House gave in, handed victory to bio-terrorists
By Tim Dragga
Skiff Staff

Today, and today only I’m offering a two for one: two issues in one editorial. (This means that you, the reader come out the winner ... or something).

Who would have ever thought the U.S. House of Representatives was such a bunch of “wimps?” Well the Washington Post sure seemed to think so the day House Majority Leader Trent Lott and company closed the House for the first time in history on Oct. 18. I’ll take a knee jerk reaction for 800, Alex. Way to stand tall and not let terrorism disrupt the government, guys.

For those of you who find yourselves unaware (I’m sure it happens often) the House of Representatives shut down in the wake of an anthrax letter sent to the office of Senate Majority Leader Tom Daschle. What adds to their staggering cowardice is that Daschle himself (you know, the guy whose office the letter was actually sent to) was in the Senate the day after saying that there was no way they’d allow terrorist threats to disrupt senate proceedings.

When we’ve got soldiers risking their lives on the other side of the globe you’d think the least the House could do is show up for work.

Now I’m not trying to label every action of precaution and prudence as simply folding under pressure. I’m not trying to say that if I can’t get a pizza delivered to my door at 11:30 p.m. the terrorists have already won. But when the government, as a direct result of a terrorist threat, allows itself to be bullied around, what else can you call it but surrender?

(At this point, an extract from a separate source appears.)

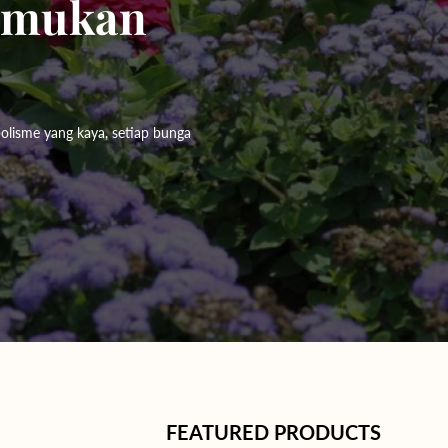
Temukan
bolisme yang kaya, setiap bunga
FEATURED PRODUCTS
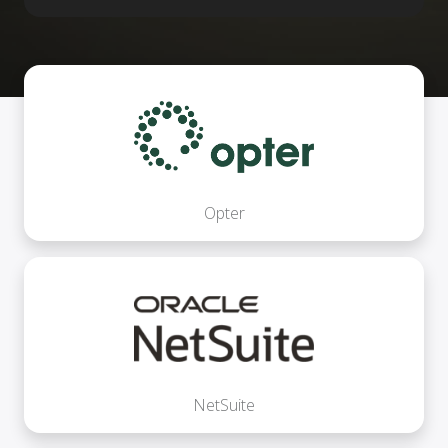
Opter
NetSuite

I’m not saying the House should have been kept in session in the midst of imminent bomb threats, but this was unreasonably cautious to the point of spinelessness. We basically accomplished the senders’ mission for them.

And just when it seemed like we were going to get through last month without any elected officials being shot in the face, Israeli Cabinet Minister Rehavam Ze’evi was assassinated by members of the National Front for the Liberation of Palestine.

The tourism minister and right wing conservative was killed in an apparent response to the assassination of NFLP leader Saeb Ali Mustafa. After Palestinian officials dragged their feet about taking Mustafa into custody when Israel turned over a list of suspected terrorists that included his name, Israel responded by firing a missile at his house.

Now Ze’evi was a staunch conservative who favored a policy of “transferring” or “relocating” Muslims from the West Bank and Gaza Strip to another country. This doesn’t however change the fact that he was an elected official conveying an unpopular message through peaceful means. He wasn’t running around shooting people in forehead. He was the loyal opposition.

The main difference between Ze’evi and Mustafa is one was elected with a specialty for inflammatory rhetoric; the other had a specialty for car bombs.

All this wouldn’t have been so tragic if it hadn’t happened on the eve of Ariel Sharon lifting sanctions on Palestine in an act of good favor before the beginning of renewed peace talks.

The real irony of the situation is that these people are killing each other for control over some of the worst land on the planet and all because of what basically stems from a semantic debate about how to pray to the same deity. But that kind of silliness is generally what religion tends to do to people — it manufactures differences where there would otherwise be none.

Tim Dragga is a junior political science major from Lubbock.